- _EXCERPTED TEXT_
-=-=-

Take your partners…

Is your business sustainable? Do you need to add services and solutions to make it so? Can you do that on your own, or should you form more partnerships? Mike Freely, marketing and sustainability director at Service Graphics Display, believes in the latter.

Are you dancing to new tunes given all the changes the Covid-19 pandemic has wrought? Diversification has become the go-to strategy within so many print companies since early 2020, but we all know it can be a costly and time-consuming business. Partnering may be a more viable option, and in the ever-expanding graphics division of Paragon Group UK (parent to Service Graphics Display, Octink, Human Built an Image Factory) that’s proving its worth. Mike Freely, marketing and sustainability director at Service Graphics Display articulates why more PSPs should be looking at this route to futureproofing business.

Freely says: “Like most operations in our sector, we within the graphics division of Paragon Group are alert to the fact that the world can change very quickly, whether due to macro-economic reasons or local market conditions that drive clients to demand ever more from their supply chains. As such the need to pivot and flex with ideas, innovation and offer that total solution is more important than ever.

-=-=-

- _Stored items_
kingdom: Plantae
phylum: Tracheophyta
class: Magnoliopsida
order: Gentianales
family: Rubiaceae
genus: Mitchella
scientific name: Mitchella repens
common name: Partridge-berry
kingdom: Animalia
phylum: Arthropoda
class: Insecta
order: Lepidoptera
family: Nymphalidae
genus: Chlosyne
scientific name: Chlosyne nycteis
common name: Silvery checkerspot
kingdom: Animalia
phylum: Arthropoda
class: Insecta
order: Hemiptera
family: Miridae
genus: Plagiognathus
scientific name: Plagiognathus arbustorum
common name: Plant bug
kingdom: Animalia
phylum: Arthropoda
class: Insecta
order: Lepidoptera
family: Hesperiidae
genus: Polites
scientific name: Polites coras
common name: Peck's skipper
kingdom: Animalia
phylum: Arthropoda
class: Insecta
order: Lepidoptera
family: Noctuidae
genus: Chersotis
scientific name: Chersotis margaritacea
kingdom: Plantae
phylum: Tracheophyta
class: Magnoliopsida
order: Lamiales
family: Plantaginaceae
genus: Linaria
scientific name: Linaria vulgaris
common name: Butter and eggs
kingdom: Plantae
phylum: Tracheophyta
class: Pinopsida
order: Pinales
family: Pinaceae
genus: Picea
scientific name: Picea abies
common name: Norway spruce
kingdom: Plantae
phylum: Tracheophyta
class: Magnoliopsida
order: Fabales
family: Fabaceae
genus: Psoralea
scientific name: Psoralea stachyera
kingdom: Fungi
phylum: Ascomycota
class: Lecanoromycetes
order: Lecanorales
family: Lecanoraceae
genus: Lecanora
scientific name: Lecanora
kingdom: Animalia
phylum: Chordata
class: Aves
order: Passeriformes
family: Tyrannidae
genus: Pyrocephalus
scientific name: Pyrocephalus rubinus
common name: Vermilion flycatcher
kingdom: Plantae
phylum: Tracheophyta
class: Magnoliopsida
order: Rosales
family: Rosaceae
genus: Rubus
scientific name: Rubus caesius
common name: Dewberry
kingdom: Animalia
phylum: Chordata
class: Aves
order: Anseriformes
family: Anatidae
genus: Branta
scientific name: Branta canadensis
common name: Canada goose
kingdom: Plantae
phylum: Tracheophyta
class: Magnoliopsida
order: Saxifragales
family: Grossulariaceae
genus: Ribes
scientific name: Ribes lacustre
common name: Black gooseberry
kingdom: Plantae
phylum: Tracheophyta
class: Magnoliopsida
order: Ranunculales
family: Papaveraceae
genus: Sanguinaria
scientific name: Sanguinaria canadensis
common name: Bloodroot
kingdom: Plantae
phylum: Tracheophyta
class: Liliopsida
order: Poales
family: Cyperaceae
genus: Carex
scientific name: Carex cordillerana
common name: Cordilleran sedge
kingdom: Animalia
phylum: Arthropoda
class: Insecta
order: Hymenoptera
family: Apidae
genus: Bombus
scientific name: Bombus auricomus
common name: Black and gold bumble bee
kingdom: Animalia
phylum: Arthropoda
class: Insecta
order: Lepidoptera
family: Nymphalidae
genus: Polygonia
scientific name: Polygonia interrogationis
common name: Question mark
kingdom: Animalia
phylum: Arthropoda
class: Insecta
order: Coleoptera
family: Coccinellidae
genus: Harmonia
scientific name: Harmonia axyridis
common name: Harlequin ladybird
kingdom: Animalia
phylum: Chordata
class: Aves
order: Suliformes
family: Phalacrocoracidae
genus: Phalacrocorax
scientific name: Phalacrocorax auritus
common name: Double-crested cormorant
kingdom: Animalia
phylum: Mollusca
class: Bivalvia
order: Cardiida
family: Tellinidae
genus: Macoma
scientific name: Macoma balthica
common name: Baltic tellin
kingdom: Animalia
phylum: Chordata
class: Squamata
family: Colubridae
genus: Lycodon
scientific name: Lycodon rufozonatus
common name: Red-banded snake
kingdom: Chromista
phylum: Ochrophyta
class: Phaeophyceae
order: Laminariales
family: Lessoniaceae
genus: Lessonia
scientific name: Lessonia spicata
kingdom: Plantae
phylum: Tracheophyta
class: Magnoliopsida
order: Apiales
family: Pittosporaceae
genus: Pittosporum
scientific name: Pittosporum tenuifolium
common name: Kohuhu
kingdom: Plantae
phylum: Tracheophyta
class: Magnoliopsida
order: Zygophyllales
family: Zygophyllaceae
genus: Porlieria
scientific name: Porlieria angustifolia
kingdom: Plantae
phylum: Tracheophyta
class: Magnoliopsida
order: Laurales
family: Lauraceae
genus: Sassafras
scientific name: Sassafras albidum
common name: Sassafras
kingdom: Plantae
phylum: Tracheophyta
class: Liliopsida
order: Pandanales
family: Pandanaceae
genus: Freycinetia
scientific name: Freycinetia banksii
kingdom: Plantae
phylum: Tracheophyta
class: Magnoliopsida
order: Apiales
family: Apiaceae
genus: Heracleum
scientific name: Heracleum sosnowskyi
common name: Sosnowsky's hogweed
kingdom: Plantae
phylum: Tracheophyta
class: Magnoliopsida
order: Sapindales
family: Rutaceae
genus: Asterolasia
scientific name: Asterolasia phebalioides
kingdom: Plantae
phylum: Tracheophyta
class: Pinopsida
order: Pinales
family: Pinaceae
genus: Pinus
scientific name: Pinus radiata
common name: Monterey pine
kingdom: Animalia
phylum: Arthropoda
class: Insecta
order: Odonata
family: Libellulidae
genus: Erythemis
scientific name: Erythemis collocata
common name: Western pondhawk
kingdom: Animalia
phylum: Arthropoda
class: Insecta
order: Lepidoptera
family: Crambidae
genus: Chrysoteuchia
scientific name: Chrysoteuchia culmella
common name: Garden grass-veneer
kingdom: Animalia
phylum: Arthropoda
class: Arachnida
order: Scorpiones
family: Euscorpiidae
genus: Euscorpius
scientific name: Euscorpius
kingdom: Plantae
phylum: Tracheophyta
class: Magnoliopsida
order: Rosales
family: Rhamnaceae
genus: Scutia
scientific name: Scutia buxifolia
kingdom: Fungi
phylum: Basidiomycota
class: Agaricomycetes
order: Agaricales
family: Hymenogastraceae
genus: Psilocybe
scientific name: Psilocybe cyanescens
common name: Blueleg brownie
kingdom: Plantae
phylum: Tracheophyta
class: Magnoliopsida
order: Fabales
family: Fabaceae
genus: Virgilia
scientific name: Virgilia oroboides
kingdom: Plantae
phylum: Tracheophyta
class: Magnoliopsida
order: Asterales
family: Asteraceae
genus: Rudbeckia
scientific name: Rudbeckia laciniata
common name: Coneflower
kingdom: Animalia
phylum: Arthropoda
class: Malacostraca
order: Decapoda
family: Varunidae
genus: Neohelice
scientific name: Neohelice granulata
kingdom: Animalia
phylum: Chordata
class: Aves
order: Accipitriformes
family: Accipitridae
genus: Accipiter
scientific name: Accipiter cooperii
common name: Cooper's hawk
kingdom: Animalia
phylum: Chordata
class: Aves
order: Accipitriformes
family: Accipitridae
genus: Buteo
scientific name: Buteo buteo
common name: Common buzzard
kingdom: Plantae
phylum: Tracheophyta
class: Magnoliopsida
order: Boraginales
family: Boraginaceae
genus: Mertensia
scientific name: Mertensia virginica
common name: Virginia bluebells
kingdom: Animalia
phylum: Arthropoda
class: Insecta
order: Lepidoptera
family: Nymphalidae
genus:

-=-=-

- _EXERCISE INSTRUCTIONS_
Please continue the article about partnering in the print business from the point where it stops.

- _EXPECTED ANSWER_
“The visual communications sector is probably as competitive as it ever has been, and as a brand collective we have found that collaborating with specialists and influencers to integrate new products and value-added services is a great way to access to the latest innovation and develop a genuine end-to end proposition - it provides a cost-effective and quicker route to market in many cases.

“Clients are rightly making increasing demands on their supply chains, demanding partnerships that deliver far more than just being a company that delivers product to them compliantly or at the right quality. Increasingly our experience is that they want to explore our capability for creative design, innovation, and environmental thinking as part of an end-to-end total package. Creating robust, well-structured partnerships where additional expertise and capacity can be leveraged as part of our own offer is proving invaluable.

“Looking at what Octink has done in this area, a common theme throughout has been the environment. Octink now has five or six partnerships to enable it to deliver everything from living walls to reusable displays and air cleaning coatings. Those partnerships seek to add capability as well importantly driving core business to maximise our printer capacity!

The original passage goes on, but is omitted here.